Copy every line from the records that holds the word "space".

■ SOURCE DATA
____

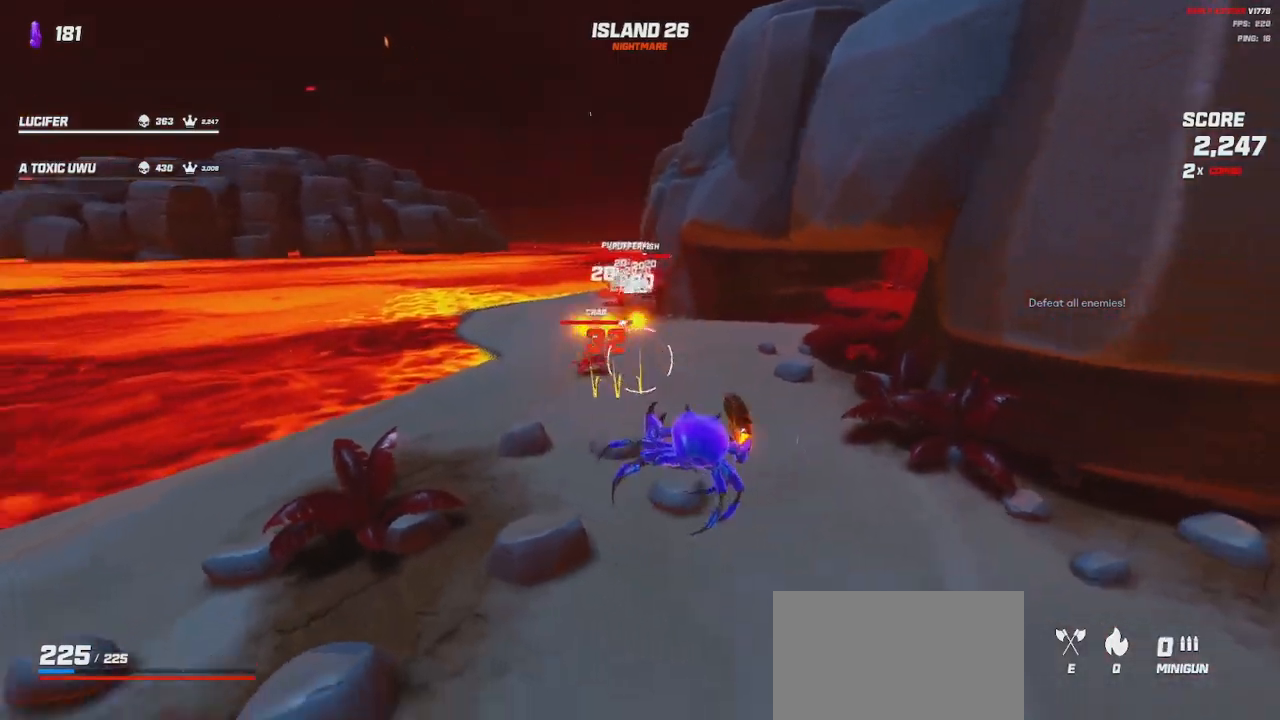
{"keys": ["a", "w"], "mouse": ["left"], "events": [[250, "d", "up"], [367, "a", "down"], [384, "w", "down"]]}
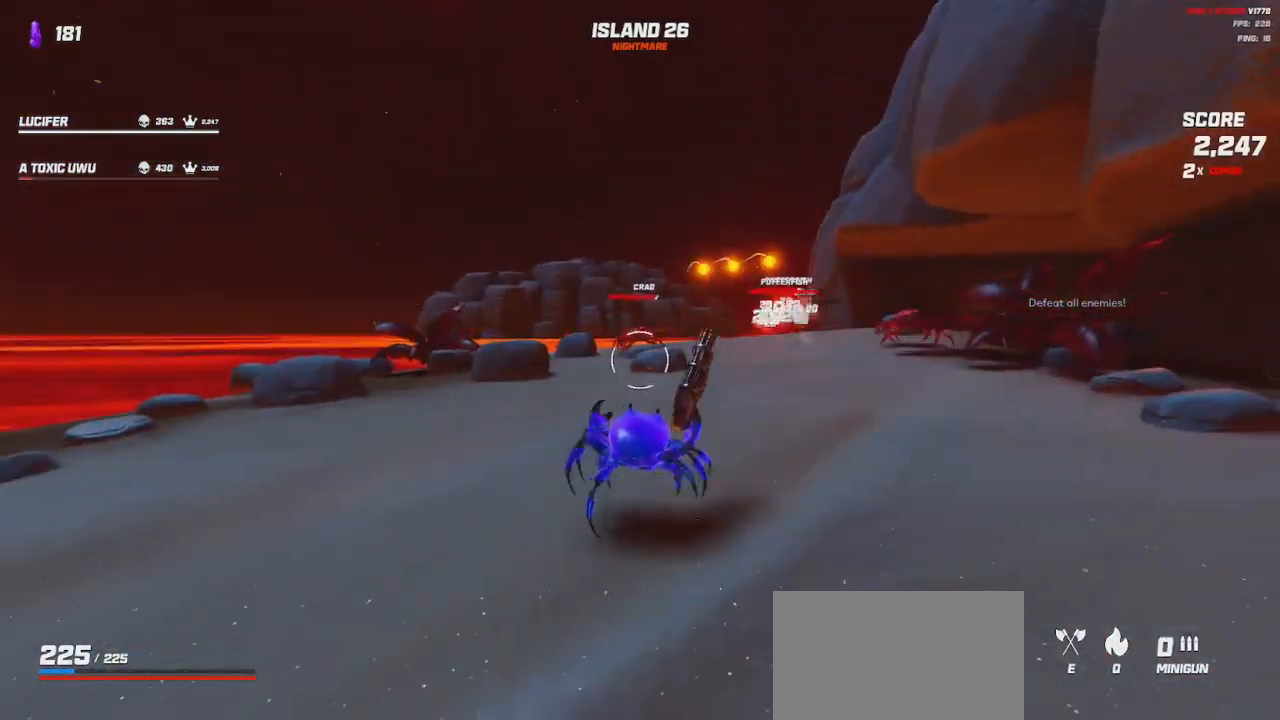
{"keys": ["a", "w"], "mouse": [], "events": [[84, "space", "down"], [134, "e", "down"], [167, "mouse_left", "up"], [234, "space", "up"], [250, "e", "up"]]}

____

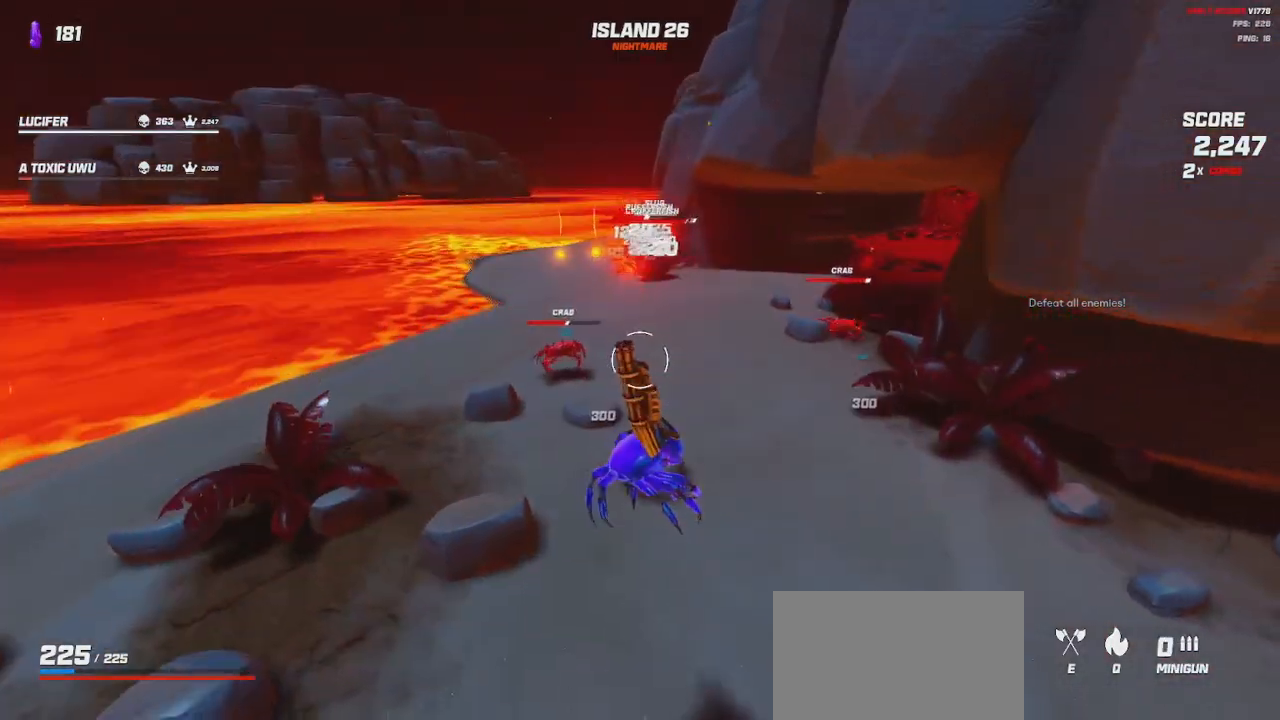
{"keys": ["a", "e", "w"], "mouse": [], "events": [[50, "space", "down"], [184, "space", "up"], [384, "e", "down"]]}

____

■ OUTPUT OF THE TASK
{"keys": ["a", "w"], "mouse": [], "events": [[84, "space", "down"], [134, "e", "down"], [167, "mouse_left", "up"], [234, "space", "up"], [250, "e", "up"]]}
{"keys": ["a", "e", "w"], "mouse": [], "events": [[50, "space", "down"], [184, "space", "up"], [384, "e", "down"]]}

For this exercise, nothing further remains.